Spontaneous creation? God. The laws of gravity and science? God. The origin of the universe? God. Easy peezy for me. I don’t need to be a genius to see this.

But then, I would like to ask Dr. Hawking a question. I’d like to ask him how he explains music. Whenever I get discouraged or have doubts about God, all I have to do is listen to music to bring me back to his side, both human-crafted music and the music of nature. For me, music is the window into God’s heart and mind, both here on earth and throughout the universe. I know that there are laws that define music, like those that set the universe into motion, but there is no scientific explanation that can explain to me why music brings me to my thin places. Music can calm me down, bring back both sweet and painful memories, set me to twirling in dance, put me to sleep, wake me up, lift my spirits. And, while Dr. Hawking is a genius in the area of scientific theory, I wonder if music touches and moves his soul. It is through music that the heart of God is revealed to me, and as I believe, music is one of the avenues God uses to reach out to us humans. God is the master scientist, musician, and creator, and most definitely a good listener.

Try asking God a question, Dr. Hawking, and then listen. You might be surprised.

Sunday, September 5, 2010

As Summer Comes to an End.....

It’s finally happening. Summertime is releasing her hot and humid grip on rural Georgia. And not a minute too soon – I was becoming very weary of endless days in the high 90s, nights that felt more like Florida than Georgia, and a monthly electric bill that made my heart stop momentarily when I opened it.

The skies are changing to that beautiful autumn blue that doesn't have an adequate word to describe it. It reminds me of the Wedgwood china that I loved as a young girl, and the term “Carolina Blue” comes to mind, even though it’s a Georgia sky! Wispy, cotton candy clouds are now gracing the azure dome, replacing the puffy animal shaped clouds that gather together in the summertime to send us our summer thundershowers.

The breeze carries the fragrance of autumn, enticing the senses with the fragrance of kudzu blossoms and cut hay. While the days are still warm, the air holds a hint of autumn coolness, refreshing the face and neck during long walks in the countryside. The heaviness of summer air is gone; the weight has been lifted.

Even the okra is beginning to show the weariness of summer. While it loves the hot sultry days, and produces in abandon when the other vegetables have given up for the season, it is showing signs that it is tired of summer, too. The pods are beginning to curl and have funny little bumps on them, and I don’t have to pick twice a day to keep them from growing too fast and too tough. It continues to bloom, and the butterflies love the delicious butter-colored blossoms, but its days for this season will soon come to an end.

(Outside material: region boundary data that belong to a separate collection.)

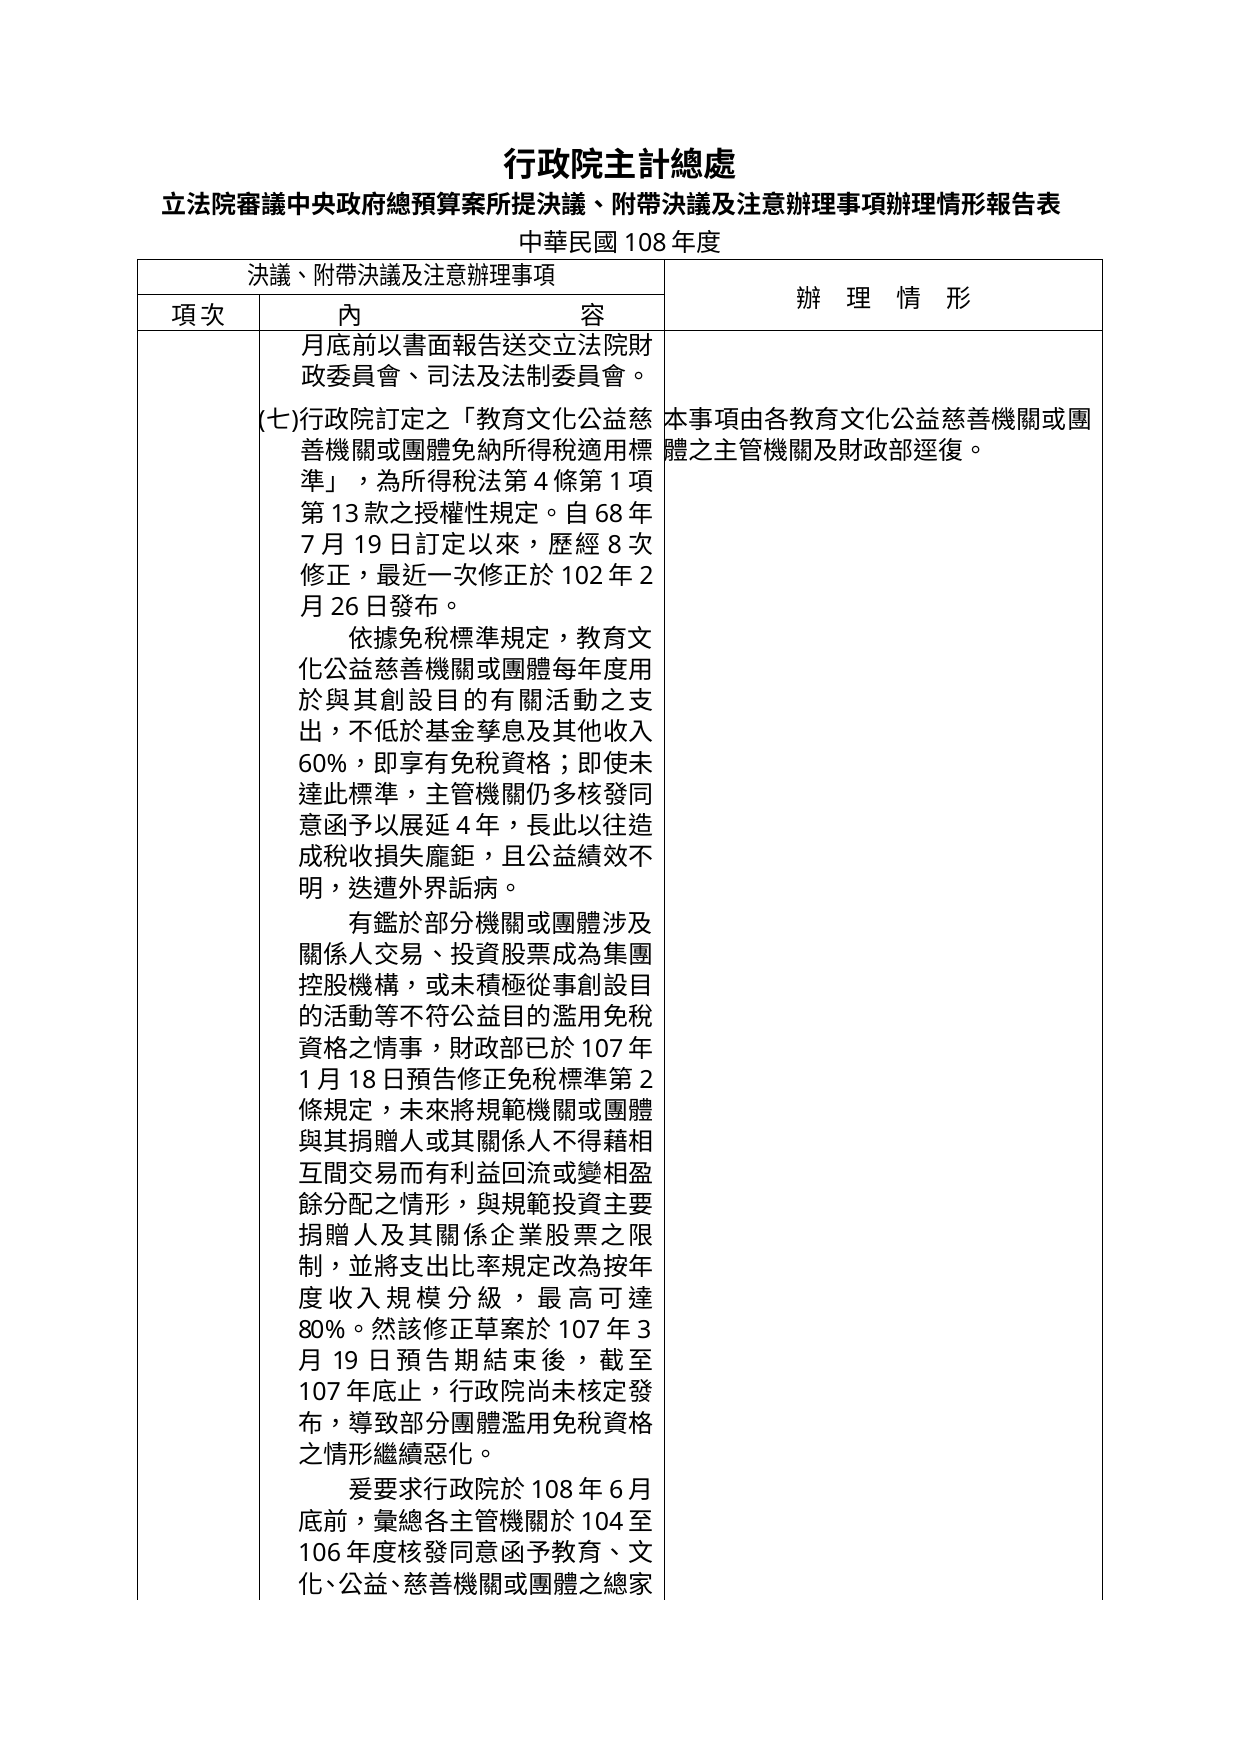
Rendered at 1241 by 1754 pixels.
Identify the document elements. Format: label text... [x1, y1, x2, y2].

table_cell 月底前以書面報告送交立法院財政委員會、司法及法制委員會。 [260, 331, 664, 403]
table_cell [138, 403, 259, 1600]
table_cell 本事項由各教育文化公益慈善機關或團體之主管機關及財政部逕復。 [665, 403, 1102, 1600]
table_cell [665, 331, 1102, 403]
table_header 行政院主計總處 立法院審議中央政府總預算案所提決議、附帶決議及注意辦理事項辦理情形報告表 中華民國108年度 [137, 146, 1103, 259]
table_cell (七)行政院訂定之「教育文化公益慈善機關或團體免納所得稅適用標準」，為所得稅法第4條第1項第13款之授權性規定。自68年7月19日訂定以來，歷經8次修正，最近一次修正於102年2月26日發布。 依據免稅標準規定，教育文化公益慈善機關或團體每年度用於與其創設目的有關活動之支出，不低於基金孳息及其他收入60%，即享有免稅資格；即使未達此標準，主管機關仍多核發同意函予以展延4年，長此以往造成稅收損失龐鉅，且公益績效不明，迭遭外界詬病。 有鑑於部分機關或團體涉及關係人交易、投資股票成為集團控股機構，或未積極從事創設目的活動等不符公益目的濫用免稅資格之情事，財政部已於107年1月18日預告修正免稅標準第2條規定，未來將規範機關或團體與其捐贈人或其關係人不得藉相互間交易而有利益回流或變相盈餘分配之情形，與規範投資主要捐贈人及其關係企業股票之限制，並將支出比率規定改為按年度收入規模分級，最高可達80%。然該修正草案於107年3月19日預告期結束後，截至107年底止，行政院尚未核定發布，導致部分團體濫用免稅資格之情形繼續惡化。 爰要求行政院於108年6月底前，彙總各主管機關於104至106年度核發同意函予教育、文化、公益、慈善機關或團體之總家 [260, 403, 664, 1600]
table_cell 項次 [138, 295, 259, 329]
table_cell 決議、附帶決議及注意辦理事項 [138, 260, 664, 294]
table_cell 內容 [260, 295, 664, 329]
table_cell [138, 331, 259, 403]
table_cell 辦理情形 [665, 260, 1102, 329]
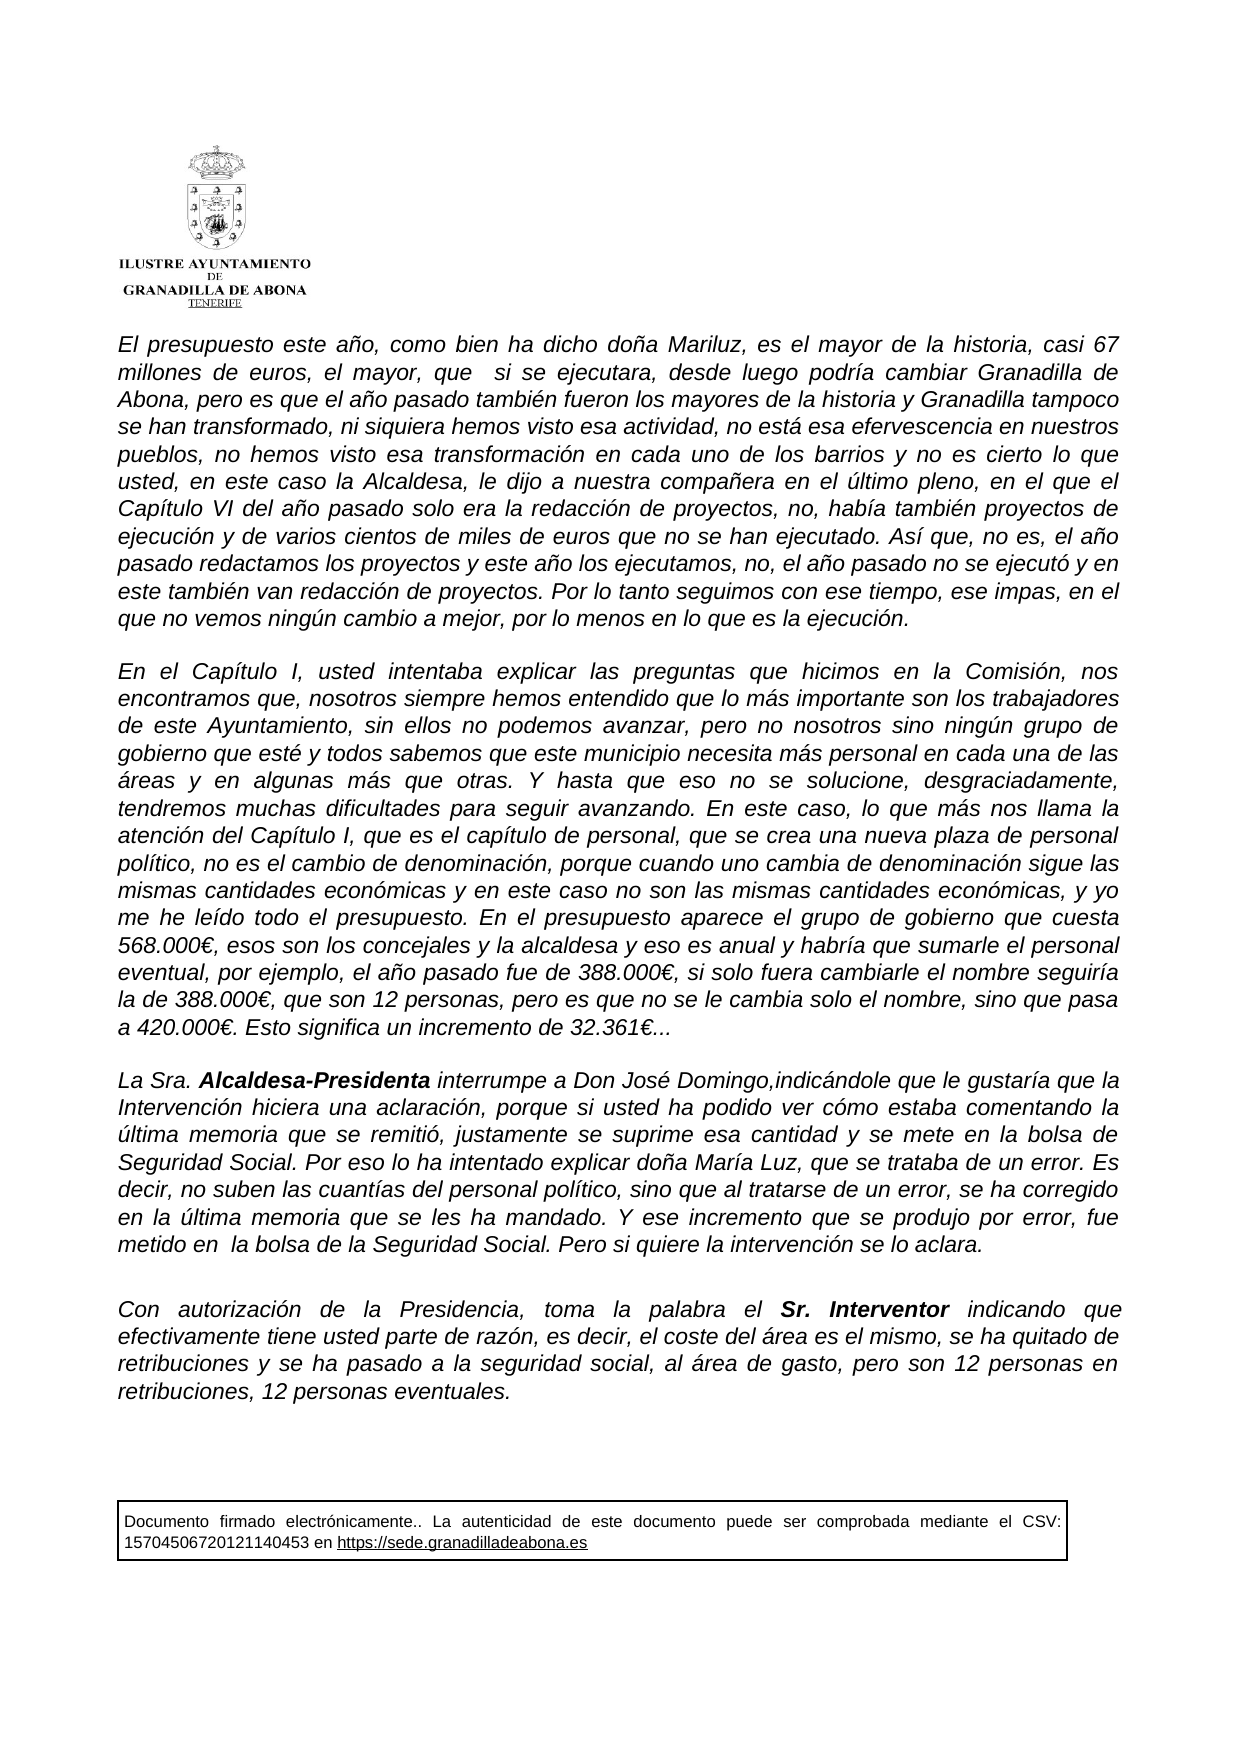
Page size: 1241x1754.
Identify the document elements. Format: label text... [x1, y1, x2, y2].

text El presupuesto este año, como bien ha dicho doña Mariluz, es el mayor de la historia, casi 67 millones de euros, el mayor, que si se ejecutara, desde luego podría cambiar Granadilla de Abona, pero es que el año pasado también fueron los mayores de la historia y Granadilla tampoco se han transformado, ni siquiera hemos visto esa actividad, no está esa efervescencia en nuestros pueblos, no hemos visto esa transformación en cada uno de los barrios y no es cierto lo que usted, en este caso la Alcaldesa, le dijo a nuestra compañera en el último pleno, en el que el Capítulo VI del año pasado solo era la redacción de proyectos, no, había también proyectos de ejecución y de varios cientos de miles de euros que no se han ejecutado. Así que, no es, el año pasado redactamos los proyectos y este año los ejecutamos, no, el año pasado no se ejecutó y en este también van redacción de proyectos. Por lo tanto seguimos con ese tiempo, ese impas, en el que no vemos ningún cambio a mejor, por lo menos en lo que es la ejecución. [118, 331, 1122, 631]
text Con autorización de la Presidencia, toma la palabra el Sr. Interventor indicando que efectivamente tiene usted parte de razón, es decir, el coste del área es el mismo, se ha quitado de retribuciones y se ha pasado a la seguridad social, al área de gasto, pero son 12 personas en retribuciones, 12 personas eventuales. [118, 1296, 1122, 1404]
text En el Capítulo I, usted intentaba explicar las preguntas que hicimos en la Comisión, nos encontramos que, nosotros siempre hemos entendido que lo más importante son los trabajadores de este Ayuntamiento, sin ellos no podemos avanzar, pero no nosotros sino ningún grupo de gobierno que esté y todos sabemos que este municipio necesita más personal en cada una de las áreas y en algunas más que otras. Y hasta que eso no se solucione, desgraciadamente, tendremos muchas dificultades para seguir avanzando. En este caso, lo que más nos llama la atención del Capítulo I, que es el capítulo de personal, que se crea una nueva plaza de personal político, no es el cambio de denominación, porque cuando uno cambia de denominación sigue las mismas cantidades económicas y en este caso no son las mismas cantidades económicas, y yo me he leído todo el presupuesto. En el presupuesto aparece el grupo de gobierno que cuesta 568.000€, esos son los concejales y la alcaldesa y eso es anual y habría que sumarle el personal eventual, por ejemplo, el año pasado fue de 388.000€, si solo fuera cambiarle el nombre seguiría la de 388.000€, que son 12 personas, pero es que no se le cambia solo el nombre, sino que pasa a 420.000€. Esto significa un incremento de 32.361€... [118, 658, 1122, 1040]
text La Sra. Alcaldesa-Presidenta interrumpe a Don José Domingo,indicándole que le gustaría que la Intervención hiciera una aclaración, porque si usted ha podido ver cómo estaba comentando la última memoria que se remitió, justamente se suprime esa cantidad y se mete en la bolsa de Seguridad Social. Por eso lo ha intentado explicar doña María Luz, que se trataba de un error. Es decir, no suben las cuantías del personal político, sino que al tratarse de un error, se ha corregido en la última memoria que se les ha mandado. Y ese incremento que se produjo por error, fue metido en la bolsa de la Seguridad Social. Pero si quiere la intervención se lo aclara. [118, 1067, 1122, 1257]
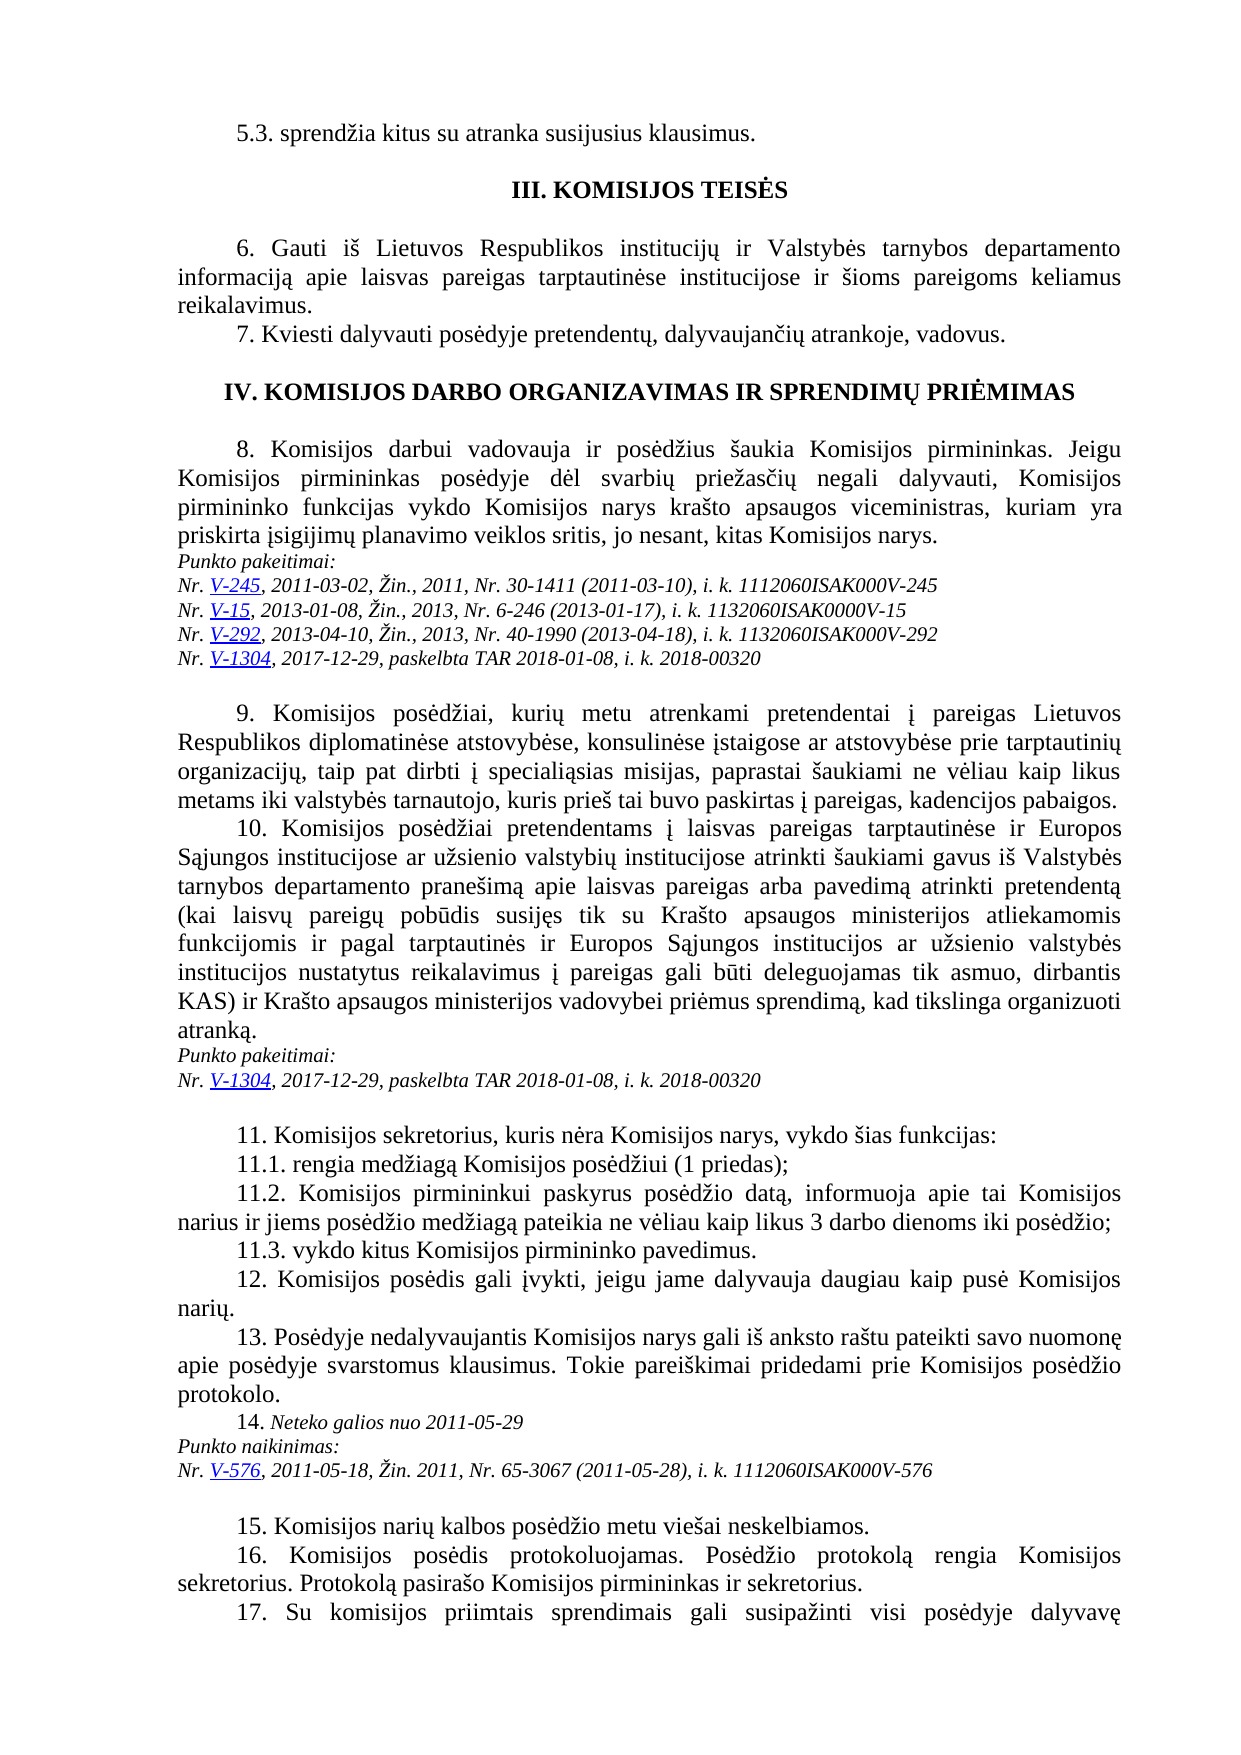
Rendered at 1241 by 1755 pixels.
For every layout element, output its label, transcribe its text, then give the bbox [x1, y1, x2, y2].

It won’t be long until the bright colors of Fall will replace the rich greens of Summer. Goldenrod will grace the fields, delicate fall wild flowers will replace summer daisy faces, and an entire wild garden of color will replace those of summertime. Leaves will begin to drift to earth, pecans will drop from the trees, and earth will prepare herself for the cold months of rest.

It has been a wonderful summer, despite the heat. Our garden produced an abundance of produce; our freezer is full, and our pantry shelves are sagging from the weight of canned goods. I loved the summer, but I am ready to shift gears and focus on something other than vegetables, fruit, and herbs for awhile. I welcome the Fall breezes and bright sky, and the coming days of winter hibernation.

Goodbye, Summer. I’ll see you again next year, and I’ll be ready to welcome you with anticipation and joy!